== WORK TO COMPLETE ==
From the first line to the last, give the material again exactly, without the images.

== ENTRIES SHOWN ==
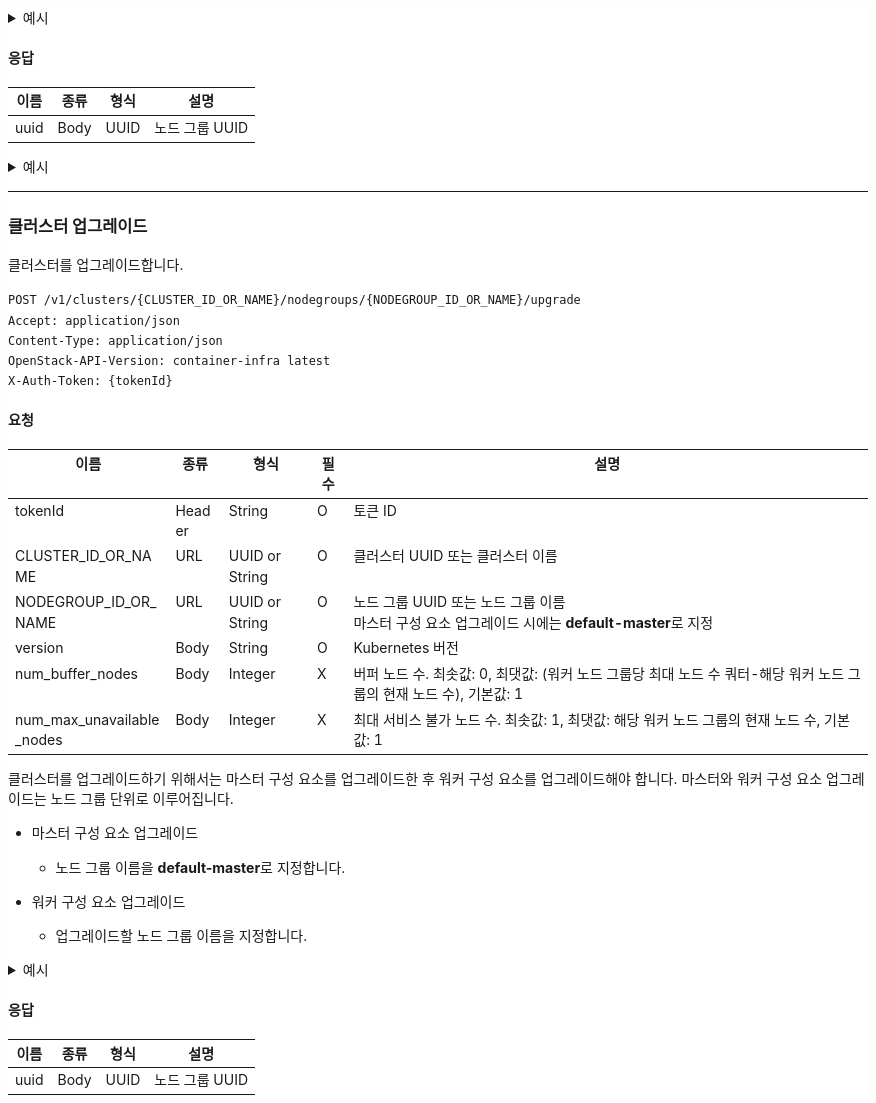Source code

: <details><summary>예시</summary></details>



#### 응답

| 이름 | 종류 | 형식 | 설명 |
|---|---|---|---|
| uuid | Body | UUID | 노드 그룹 UUID |

<details><summary>예시</summary></details>

---

### 클러스터 업그레이드

클러스터를 업그레이드합니다.

```
POST /v1/clusters/{CLUSTER_ID_OR_NAME}/nodegroups/{NODEGROUP_ID_OR_NAME}/upgrade
Accept: application/json
Content-Type: application/json
OpenStack-API-Version: container-infra latest
X-Auth-Token: {tokenId}
```

#### 요청

| 이름 | 종류 | 형식 | 필수 | 설명 |
|---|---|---|---|---|
| tokenId | Header | String | O | 토큰 ID |
| CLUSTER_ID_OR_NAME | URL | UUID or String | O | 클러스터 UUID 또는 클러스터 이름 | 
| NODEGROUP_ID_OR_NAME | URL | UUID or String | O | 노드 그룹 UUID 또는 노드 그룹 이름<br>마스터 구성 요소 업그레이드 시에는 **default-master**로 지정 | 
| version | Body | String | O | Kubernetes 버전 |
| num_buffer_nodes | Body | Integer | X | 버퍼 노드 수. 최솟값: 0, 최댓값: (워커 노드 그룹당 최대 노드 수 쿼터-해당 워커 노드 그룹의 현재 노드 수), 기본값: 1 |
| num_max_unavailable_nodes | Body |  Integer | X | 최대 서비스 불가 노드 수. 최솟값: 1, 최댓값: 해당 워커 노드 그룹의 현재 노드 수, 기본값: 1 |

클러스터를 업그레이드하기 위해서는 마스터 구성 요소를 업그레이드한 후 워커 구성 요소를 업그레이드해야 합니다. 마스터와 워커 구성 요소 업그레이드는 노드 그룹 단위로 이루어집니다. 

* 마스터 구성 요소 업그레이드
    * 노드 그룹 이름을 **default-master**로 지정합니다.

* 워커 구성 요소 업그레이드
    * 업그레이드할 노드 그룹 이름을 지정합니다.


<details><summary>예시</summary></details>


#### 응답

| 이름 | 종류 | 형식 | 설명 |
|---|---|---|---|
| uuid | Body | UUID | 노드 그룹 UUID |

== RESPONSE AREA ==
Source code

: <details><summary>예시</summary></details>



#### 응답

| 이름 | 종류 | 형식 | 설명 |
|---|---|---|---|
| uuid | Body | UUID | 노드 그룹 UUID |

<details><summary>예시</summary></details>

---

### 클러스터 업그레이드

클러스터를 업그레이드합니다.

```
POST /v1/clusters/{CLUSTER_ID_OR_NAME}/nodegroups/{NODEGROUP_ID_OR_NAME}/upgrade
Accept: application/json
Content-Type: application/json
OpenStack-API-Version: container-infra latest
X-Auth-Token: {tokenId}
```

#### 요청

| 이름 | 종류 | 형식 | 필수 | 설명 |
|---|---|---|---|---|
| tokenId | Header | String | O | 토큰 ID |
| CLUSTER_ID_OR_NAME | URL | UUID or String | O | 클러스터 UUID 또는 클러스터 이름 | 
| NODEGROUP_ID_OR_NAME | URL | UUID or String | O | 노드 그룹 UUID 또는 노드 그룹 이름<br>마스터 구성 요소 업그레이드 시에는 **default-master**로 지정 | 
| version | Body | String | O | Kubernetes 버전 |
| num_buffer_nodes | Body | Integer | X | 버퍼 노드 수. 최솟값: 0, 최댓값: (워커 노드 그룹당 최대 노드 수 쿼터-해당 워커 노드 그룹의 현재 노드 수), 기본값: 1 |
| num_max_unavailable_nodes | Body |  Integer | X | 최대 서비스 불가 노드 수. 최솟값: 1, 최댓값: 해당 워커 노드 그룹의 현재 노드 수, 기본값: 1 |

클러스터를 업그레이드하기 위해서는 마스터 구성 요소를 업그레이드한 후 워커 구성 요소를 업그레이드해야 합니다. 마스터와 워커 구성 요소 업그레이드는 노드 그룹 단위로 이루어집니다. 

* 마스터 구성 요소 업그레이드
    * 노드 그룹 이름을 **default-master**로 지정합니다.

* 워커 구성 요소 업그레이드
    * 업그레이드할 노드 그룹 이름을 지정합니다.


<details><summary>예시</summary></details>


#### 응답

| 이름 | 종류 | 형식 | 설명 |
|---|---|---|---|
| uuid | Body | UUID | 노드 그룹 UUID |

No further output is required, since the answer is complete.